===== Material shown =====

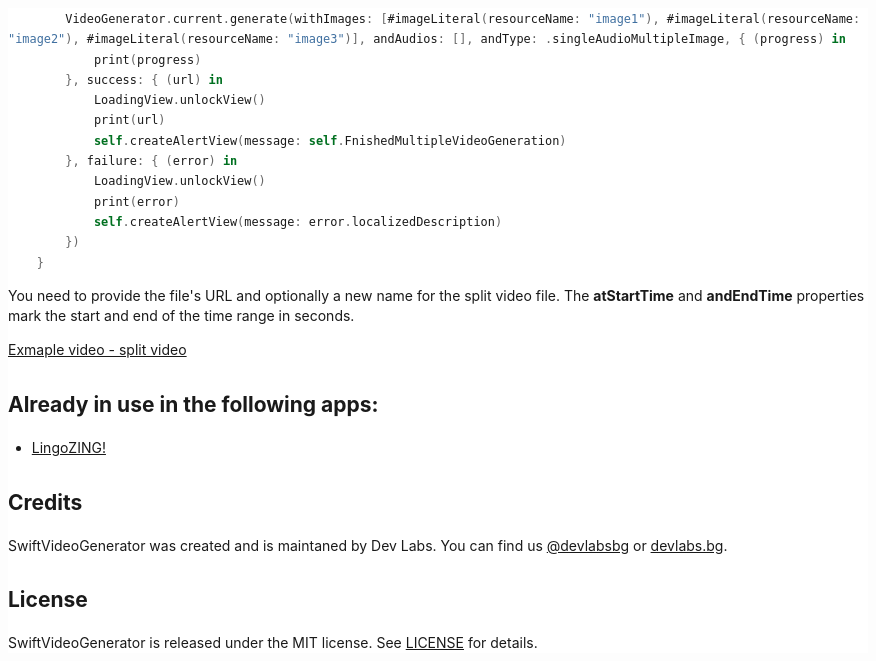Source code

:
 ```Swift
        VideoGenerator.current.generate(withImages: [#imageLiteral(resourceName: "image1"), #imageLiteral(resourceName: "image2"), #imageLiteral(resourceName: "image3")], andAudios: [], andType: .singleAudioMultipleImage, { (progress) in
            print(progress)
        }, success: { (url) in
            LoadingView.unlockView()
            print(url)
            self.createAlertView(message: self.FnishedMultipleVideoGeneration)
        }, failure: { (error) in
            LoadingView.unlockView()
            print(error)
            self.createAlertView(message: error.localizedDescription)
        })
    }
```
You need to provide the file's URL and optionally a new name for the split video file. The **atStartTime** and **andEndTime** properties mark the start and end of the time range in seconds.

[Exmaple video - split video](https://drive.google.com/open?id=1X26SmtYJk8B9ZKOwU8mXDvcDhLuizDkO)

## Already in use in the following apps:

- [LingoZING!](https://itunes.apple.com/us/app/lingozing/id1180618224)

## Credits

SwiftVideoGenerator was created and is maintaned by Dev Labs. You can find us [@devlabsbg](https://twitter.com/devlabsbg) or [devlabs.bg](http://devlabs.bg/).

## License

SwiftVideoGenerator is released under the MIT license. See [LICENSE](https://github.com/dev-labs-bg/swift-video-generator/blob/master/LICENSE) for details.
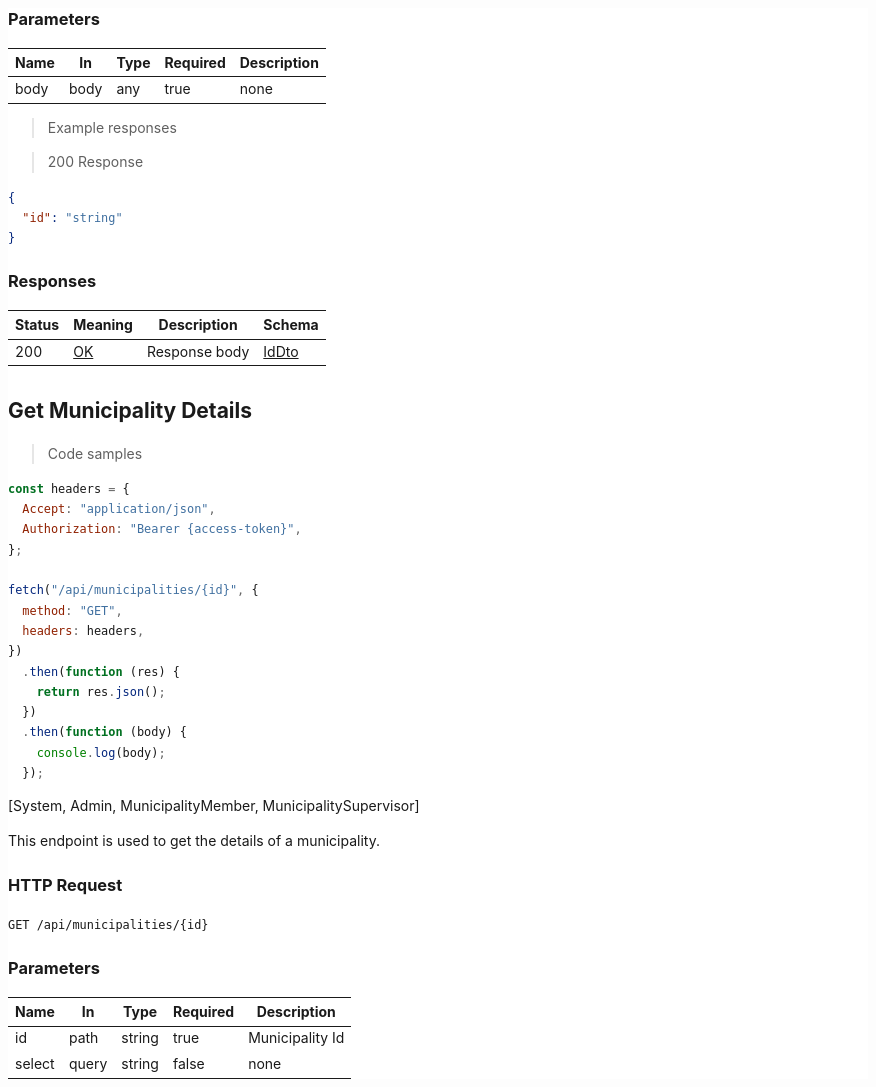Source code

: <h3 id="post__api_municipalities-parameters">Parameters</h3>

| Name | In   | Type | Required | Description |
| ---- | ---- | ---- | -------- | ----------- |
| body | body | any  | true     | none        |

> Example responses

> 200 Response

```json
{
  "id": "string"
}
```

<h3 id="post__api_municipalities-responses">Responses</h3>

| Status | Meaning                                                 | Description   | Schema                |
| ------ | ------------------------------------------------------- | ------------- | --------------------- |
| 200    | [OK](https://tools.ietf.org/html/rfc7231#section-6.3.1) | Response body | [IdDto](#schemaiddto) |

## Get Municipality Details

> Code samples

```javascript
const headers = {
  Accept: "application/json",
  Authorization: "Bearer {access-token}",
};

fetch("/api/municipalities/{id}", {
  method: "GET",
  headers: headers,
})
  .then(function (res) {
    return res.json();
  })
  .then(function (body) {
    console.log(body);
  });
```

<p class="policies">[System, Admin, MunicipalityMember, MunicipalitySupervisor]</p>

This endpoint is used to get the details of a municipality.

### HTTP Request

`GET /api/municipalities/{id}`

<h3 id="get__api_municipalities_{id}-parameters">Parameters</h3>

| Name   | In    | Type   | Required | Description     |
| ------ | ----- | ------ | -------- | --------------- |
| id     | path  | string | true     | Municipality Id |
| select | query | string | false    | none            |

=====

§ What needs to be done
Print the data above exactly; drop every picture.

§ Exercise output
Source code

:
 ```Swift
        VideoGenerator.current.generate(withImages: [#imageLiteral(resourceName: "image1"), #imageLiteral(resourceName: "image2"), #imageLiteral(resourceName: "image3")], andAudios: [], andType: .singleAudioMultipleImage, { (progress) in
            print(progress)
        }, success: { (url) in
            LoadingView.unlockView()
            print(url)
            self.createAlertView(message: self.FnishedMultipleVideoGeneration)
        }, failure: { (error) in
            LoadingView.unlockView()
            print(error)
            self.createAlertView(message: error.localizedDescription)
        })
    }
```
You need to provide the file's URL and optionally a new name for the split video file. The **atStartTime** and **andEndTime** properties mark the start and end of the time range in seconds.

[Exmaple video - split video](https://drive.google.com/open?id=1X26SmtYJk8B9ZKOwU8mXDvcDhLuizDkO)

## Already in use in the following apps:

- [LingoZING!](https://itunes.apple.com/us/app/lingozing/id1180618224)

## Credits

SwiftVideoGenerator was created and is maintaned by Dev Labs. You can find us [@devlabsbg](https://twitter.com/devlabsbg) or [devlabs.bg](http://devlabs.bg/).

## License

SwiftVideoGenerator is released under the MIT license. See [LICENSE](https://github.com/dev-labs-bg/swift-video-generator/blob/master/LICENSE) for details.
Source code

: <h3 id="post__api_municipalities-parameters">Parameters</h3>

| Name | In   | Type | Required | Description |
| ---- | ---- | ---- | -------- | ----------- |
| body | body | any  | true     | none        |

> Example responses

> 200 Response

```json
{
  "id": "string"
}
```

<h3 id="post__api_municipalities-responses">Responses</h3>

| Status | Meaning                                                 | Description   | Schema                |
| ------ | ------------------------------------------------------- | ------------- | --------------------- |
| 200    | [OK](https://tools.ietf.org/html/rfc7231#section-6.3.1) | Response body | [IdDto](#schemaiddto) |

## Get Municipality Details

> Code samples

```javascript
const headers = {
  Accept: "application/json",
  Authorization: "Bearer {access-token}",
};

fetch("/api/municipalities/{id}", {
  method: "GET",
  headers: headers,
})
  .then(function (res) {
    return res.json();
  })
  .then(function (body) {
    console.log(body);
  });
```

<p class="policies">[System, Admin, MunicipalityMember, MunicipalitySupervisor]</p>

This endpoint is used to get the details of a municipality.

### HTTP Request

`GET /api/municipalities/{id}`

<h3 id="get__api_municipalities_{id}-parameters">Parameters</h3>

| Name   | In    | Type   | Required | Description     |
| ------ | ----- | ------ | -------- | --------------- |
| id     | path  | string | true     | Municipality Id |
| select | query | string | false    | none            |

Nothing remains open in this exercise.